Bashir*, a 28-year-old refugee, fled Syria to escape the civil war. In neighboring Lebanon, he tended to fields working as a farmhand. But after a recent altercation with his Lebanese boss, he found himself on the receiving end of bloodshed.
On March 1, Bashir saw an argument erupting in a distant field between two of his cousins and their boss. So, he hopped on his motorcycle and sped over to see what was the matter, he recounted.
When Bashir arrived at the scene of the dispute, he learned that his Lebanese boss had begun to push and hit his cousin, following his cousin’s refusal to pick up rocks in the field. Bashir suggested to his cousins that they leave their work for the day because of how their boss was treating them. But the boss responded by threatening to shoot them if they walked away.

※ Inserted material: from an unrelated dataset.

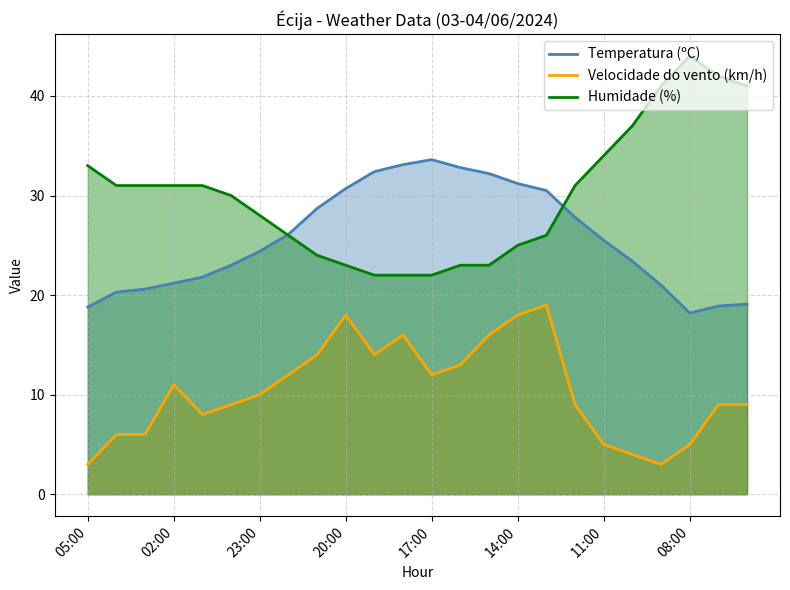

How many data points in Humidade (%) are less than 31?

12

When Bashir and his cousins still tried to leave, the boss ordered his son — who was also helping manage the farmhands that day — to shoot the three men. The boss’s son shot three times towards the ground, then aimed the fourth at Bashir. The bullet pierced straight through his abdomen.
“He wasn’t just trying to scare me,” Bashir said two weeks later, sitting in a hospital bed in Baalbek. “He was aiming to kill me.”
Bashir and his family fled the Hama countryside, in Syria, at the start of the Syrian revolution in 2011. They have since worked as farmhands on a Lebanese family’s land.
Violence Increasing
Around 1.5 million Syrian refugees and some 11,645 refugees of other nationalities currently reside in Lebanon. Smaller than the US state of Connecticut, the country hosts the largest number of refugees per capita and per square kilometer in the world.
Lebanon is also in the midst of one of its worst socio-economic crises. Although refugees like Bashir and his family endure many of the same hardships as others, including rising poverty and the decline of basic services, Lebanese politicians have meanwhile blamed them for the country’s economic woes.
He was aiming to kill me.
– Bashir*
According to the Access Center for Human Rights (ACHR), a human rights organization based in Beirut and Paris, these campaigns have intensified since April 2023 and have caused public tensions to escalate, ratcheting up violence against Syrian refugees.
The bullet broke Bashir’s pelvis, and he has severe internal damage to his organs. Even if he is able to walk normally again, his injuries will put him out of work for three to six months. Without steady work, he won’t earn any money, he said, noting he was earning about $10 a day. Worse still, like most Syrians in Lebanon, Bashir doesn’t have insurance, so the hospital fees will cost him around $6,500.